Frauen, die als Minderjährige gezwungen werden, ein Kopftuch zu tragen, fühlen sich später ohne Kopftuch nackt. Eine freiwillige Entscheidung für oder gegen das Kopftuch ist nicht möglich. Auch das Verhältnis zur Sexualität nimmt Schaden. Kopftuch bei Kindern fällt somit unter Kindermissbrauch.
Ein Kleidungsstück an sich erscheint weder emanzipatorisch, noch unterdrückend. Es ist die Gesellschaft, die bestimmt, ob das Kleidungsstück als emanzipatorisch oder als unterdrückend zu gelten hat. So ist es vorstellbar, dass eine unsichere Muslima außerhalb ihres islamistischen Kulturkreises gerne ein Kopftuch trägt, um sich hinter einem Stück Heimat und Tradition zu verstecken. Man kann dies als „Selbstunterdrückung“ ansehen, gewöhnlich beruht ein solches Verhalten auf Unsicherheit und nicht erreichte gesellschaftliche Reife und somit fehlende Teilhabe im neuen liberalen Kulturkreis. Während in islamistischen Staaten die öffentliche weibliche „Unzucht“ von Europäerinnen streng verfolgt wird, wird im Westen die (Selbst)Unterdrückung einer Muslima übersehen, weil es bequem ist, sie als „freiwillig“ und „selbstbestimmt“ einzustufen. Der islamische Staat verbietet die Unzucht, weil er den Verlust seiner auf das Patriarchat basierende Macht befürchtet. Saudi-Arabien geht somit ein gefährliches Wagnis ein, den Frauen das Autofahren zu erlauben. Dabei geht auch der liberale feministische Westen ein gleichwohl gefährliches Wagnis ein: Die weibliche muslimische Verhüllung dient nämlich dem Schutz vor sexuellen Übergriffen, die von muslimischen Männern ausgehen. Die muslimischen (und nicht-muslimischen) männlichen Angreifer beschränken sich jedoch nicht allein auf Muslima als Opfer!

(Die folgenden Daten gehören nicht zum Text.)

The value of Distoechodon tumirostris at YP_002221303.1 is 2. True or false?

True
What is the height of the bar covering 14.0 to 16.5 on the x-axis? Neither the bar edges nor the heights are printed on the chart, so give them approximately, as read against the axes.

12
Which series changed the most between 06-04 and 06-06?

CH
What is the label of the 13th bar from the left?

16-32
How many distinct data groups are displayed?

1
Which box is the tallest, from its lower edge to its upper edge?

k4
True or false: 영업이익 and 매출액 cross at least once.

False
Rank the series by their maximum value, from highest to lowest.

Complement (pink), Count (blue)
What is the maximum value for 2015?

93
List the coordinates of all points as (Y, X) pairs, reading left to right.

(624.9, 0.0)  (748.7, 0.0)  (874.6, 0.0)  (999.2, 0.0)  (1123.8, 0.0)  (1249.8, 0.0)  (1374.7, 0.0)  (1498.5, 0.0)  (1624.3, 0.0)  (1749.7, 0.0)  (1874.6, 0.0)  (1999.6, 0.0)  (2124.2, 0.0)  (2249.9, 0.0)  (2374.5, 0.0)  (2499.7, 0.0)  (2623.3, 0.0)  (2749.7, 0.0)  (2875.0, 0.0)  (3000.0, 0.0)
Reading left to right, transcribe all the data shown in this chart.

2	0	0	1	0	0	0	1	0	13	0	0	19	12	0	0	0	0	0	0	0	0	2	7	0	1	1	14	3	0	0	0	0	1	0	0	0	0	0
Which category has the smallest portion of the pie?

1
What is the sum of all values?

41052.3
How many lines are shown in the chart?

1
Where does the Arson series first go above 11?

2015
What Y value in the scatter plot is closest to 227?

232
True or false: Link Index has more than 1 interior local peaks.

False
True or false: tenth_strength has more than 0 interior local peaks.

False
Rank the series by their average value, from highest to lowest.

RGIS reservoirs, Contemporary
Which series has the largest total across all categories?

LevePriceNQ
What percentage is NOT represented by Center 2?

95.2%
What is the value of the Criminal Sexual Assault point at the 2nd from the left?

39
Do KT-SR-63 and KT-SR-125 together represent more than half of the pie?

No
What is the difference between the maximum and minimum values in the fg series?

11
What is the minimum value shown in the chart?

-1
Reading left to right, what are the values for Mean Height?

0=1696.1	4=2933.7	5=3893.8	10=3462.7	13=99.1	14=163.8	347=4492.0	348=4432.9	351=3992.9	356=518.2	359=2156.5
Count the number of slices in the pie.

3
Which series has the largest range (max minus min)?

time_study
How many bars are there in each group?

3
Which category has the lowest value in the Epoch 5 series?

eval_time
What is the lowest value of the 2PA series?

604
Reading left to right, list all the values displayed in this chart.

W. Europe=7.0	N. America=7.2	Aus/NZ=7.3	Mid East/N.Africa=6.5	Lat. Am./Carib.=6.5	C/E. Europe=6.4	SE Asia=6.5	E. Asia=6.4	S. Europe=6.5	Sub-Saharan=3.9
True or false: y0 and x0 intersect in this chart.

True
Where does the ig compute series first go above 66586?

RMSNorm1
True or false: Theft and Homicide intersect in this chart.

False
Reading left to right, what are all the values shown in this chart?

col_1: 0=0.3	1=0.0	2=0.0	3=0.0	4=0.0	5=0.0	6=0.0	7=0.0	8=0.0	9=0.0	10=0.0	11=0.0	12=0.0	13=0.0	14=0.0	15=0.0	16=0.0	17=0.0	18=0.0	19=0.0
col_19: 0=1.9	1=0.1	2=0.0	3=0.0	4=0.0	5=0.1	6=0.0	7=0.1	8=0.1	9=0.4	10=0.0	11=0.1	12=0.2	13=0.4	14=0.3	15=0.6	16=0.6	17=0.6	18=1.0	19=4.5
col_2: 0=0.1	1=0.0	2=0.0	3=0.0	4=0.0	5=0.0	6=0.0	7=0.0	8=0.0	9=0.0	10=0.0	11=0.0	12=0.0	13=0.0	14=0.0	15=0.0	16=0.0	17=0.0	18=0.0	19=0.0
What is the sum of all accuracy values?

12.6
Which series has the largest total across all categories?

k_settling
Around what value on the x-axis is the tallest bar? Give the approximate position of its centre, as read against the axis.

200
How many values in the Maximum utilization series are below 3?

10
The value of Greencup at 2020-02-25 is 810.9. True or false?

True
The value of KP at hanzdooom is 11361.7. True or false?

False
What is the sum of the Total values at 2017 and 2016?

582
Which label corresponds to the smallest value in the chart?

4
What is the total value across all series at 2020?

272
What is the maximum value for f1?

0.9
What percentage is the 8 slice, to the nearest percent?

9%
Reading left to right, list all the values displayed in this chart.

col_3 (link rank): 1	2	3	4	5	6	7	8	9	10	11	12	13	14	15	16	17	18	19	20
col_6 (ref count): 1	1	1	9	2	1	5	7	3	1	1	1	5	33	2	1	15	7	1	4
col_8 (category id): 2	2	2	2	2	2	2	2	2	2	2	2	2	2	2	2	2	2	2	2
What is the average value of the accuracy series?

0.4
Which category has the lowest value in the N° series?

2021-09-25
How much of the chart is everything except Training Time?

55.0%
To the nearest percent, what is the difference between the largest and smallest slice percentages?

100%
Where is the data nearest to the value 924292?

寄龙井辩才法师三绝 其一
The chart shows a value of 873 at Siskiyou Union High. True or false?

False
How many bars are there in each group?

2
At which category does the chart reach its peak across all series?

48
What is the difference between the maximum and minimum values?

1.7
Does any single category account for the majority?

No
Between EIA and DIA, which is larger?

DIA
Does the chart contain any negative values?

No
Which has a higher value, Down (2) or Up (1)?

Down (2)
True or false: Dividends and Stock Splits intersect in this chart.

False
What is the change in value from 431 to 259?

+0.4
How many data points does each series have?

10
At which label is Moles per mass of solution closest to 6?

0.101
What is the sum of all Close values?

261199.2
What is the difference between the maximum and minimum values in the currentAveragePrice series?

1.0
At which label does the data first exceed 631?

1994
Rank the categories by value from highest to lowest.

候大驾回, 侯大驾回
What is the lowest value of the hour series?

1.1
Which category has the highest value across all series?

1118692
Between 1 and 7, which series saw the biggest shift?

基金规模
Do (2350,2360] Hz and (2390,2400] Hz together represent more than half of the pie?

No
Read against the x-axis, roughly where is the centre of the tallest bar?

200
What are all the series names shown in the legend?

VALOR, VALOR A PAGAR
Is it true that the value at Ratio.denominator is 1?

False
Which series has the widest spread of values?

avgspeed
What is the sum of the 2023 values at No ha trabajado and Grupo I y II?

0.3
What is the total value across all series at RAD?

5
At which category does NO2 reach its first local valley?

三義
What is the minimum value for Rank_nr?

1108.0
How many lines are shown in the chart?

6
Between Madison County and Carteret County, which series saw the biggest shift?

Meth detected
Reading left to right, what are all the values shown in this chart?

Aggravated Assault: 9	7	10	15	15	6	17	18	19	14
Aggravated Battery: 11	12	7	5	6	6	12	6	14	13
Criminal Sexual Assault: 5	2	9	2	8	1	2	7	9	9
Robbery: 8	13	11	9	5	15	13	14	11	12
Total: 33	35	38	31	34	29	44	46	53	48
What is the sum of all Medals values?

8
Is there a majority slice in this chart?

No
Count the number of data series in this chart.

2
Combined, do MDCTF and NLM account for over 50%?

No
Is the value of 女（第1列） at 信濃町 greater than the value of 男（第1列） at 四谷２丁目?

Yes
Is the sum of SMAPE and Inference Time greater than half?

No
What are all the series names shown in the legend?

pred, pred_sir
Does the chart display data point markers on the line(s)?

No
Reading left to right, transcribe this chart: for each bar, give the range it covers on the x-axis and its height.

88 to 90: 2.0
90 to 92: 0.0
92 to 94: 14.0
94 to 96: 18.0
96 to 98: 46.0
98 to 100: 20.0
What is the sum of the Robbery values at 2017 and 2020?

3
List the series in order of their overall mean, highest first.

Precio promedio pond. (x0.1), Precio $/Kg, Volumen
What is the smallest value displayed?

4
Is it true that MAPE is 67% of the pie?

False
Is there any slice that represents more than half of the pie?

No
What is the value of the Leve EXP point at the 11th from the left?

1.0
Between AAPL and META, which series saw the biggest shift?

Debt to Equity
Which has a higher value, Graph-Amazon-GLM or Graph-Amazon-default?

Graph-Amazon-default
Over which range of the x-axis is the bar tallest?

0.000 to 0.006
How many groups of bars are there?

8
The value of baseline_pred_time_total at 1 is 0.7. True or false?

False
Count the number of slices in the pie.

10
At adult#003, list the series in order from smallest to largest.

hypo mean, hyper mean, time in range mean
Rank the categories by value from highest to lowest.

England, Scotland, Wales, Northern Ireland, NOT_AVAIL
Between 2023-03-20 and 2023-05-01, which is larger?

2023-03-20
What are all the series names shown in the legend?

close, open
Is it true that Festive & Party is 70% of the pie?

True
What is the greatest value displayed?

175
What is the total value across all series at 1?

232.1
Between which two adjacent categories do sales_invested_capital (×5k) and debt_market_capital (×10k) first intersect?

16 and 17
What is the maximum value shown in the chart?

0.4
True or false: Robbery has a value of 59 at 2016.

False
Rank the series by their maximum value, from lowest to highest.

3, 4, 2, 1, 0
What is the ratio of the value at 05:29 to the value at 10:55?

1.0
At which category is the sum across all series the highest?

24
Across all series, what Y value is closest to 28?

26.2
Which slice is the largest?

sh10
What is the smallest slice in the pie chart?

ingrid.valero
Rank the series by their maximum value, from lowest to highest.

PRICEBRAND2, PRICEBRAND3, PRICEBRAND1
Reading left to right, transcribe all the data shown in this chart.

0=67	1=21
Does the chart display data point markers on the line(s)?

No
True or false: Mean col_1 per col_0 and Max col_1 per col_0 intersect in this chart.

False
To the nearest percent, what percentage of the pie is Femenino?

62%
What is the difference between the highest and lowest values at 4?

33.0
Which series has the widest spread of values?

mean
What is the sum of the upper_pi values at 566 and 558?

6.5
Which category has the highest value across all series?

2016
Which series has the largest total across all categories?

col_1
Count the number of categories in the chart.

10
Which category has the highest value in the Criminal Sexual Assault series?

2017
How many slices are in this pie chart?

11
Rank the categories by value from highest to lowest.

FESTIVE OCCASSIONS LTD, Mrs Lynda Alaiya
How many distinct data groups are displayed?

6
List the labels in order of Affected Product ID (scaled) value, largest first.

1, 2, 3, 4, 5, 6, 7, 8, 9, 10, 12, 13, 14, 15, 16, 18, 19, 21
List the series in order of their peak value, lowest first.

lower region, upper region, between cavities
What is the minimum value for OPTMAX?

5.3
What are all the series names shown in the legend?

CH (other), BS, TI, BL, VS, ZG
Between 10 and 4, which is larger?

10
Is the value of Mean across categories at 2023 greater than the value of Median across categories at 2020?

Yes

Die Verhüllung der Nicht-Muslima in der Öffentlichkeit könnte bald eine Notwendigkeit werden, die sich hinter der „freien“ Entscheidung verbirgt.
Eine bisher unter Verschluss gehaltene Befragung in Großbritannien von Hijab tragenden Frauen ergibt, dass die Muslima das Tragen des Kopftuches nicht als eine freie Wahl ansieht (s. Kindermissbrauch). Die meisten befragten Muslima begreifen das Tragen eines Kopftuches als eine „Pflicht zur tugendhaften Lebensführung, um Allah zu gefallen“.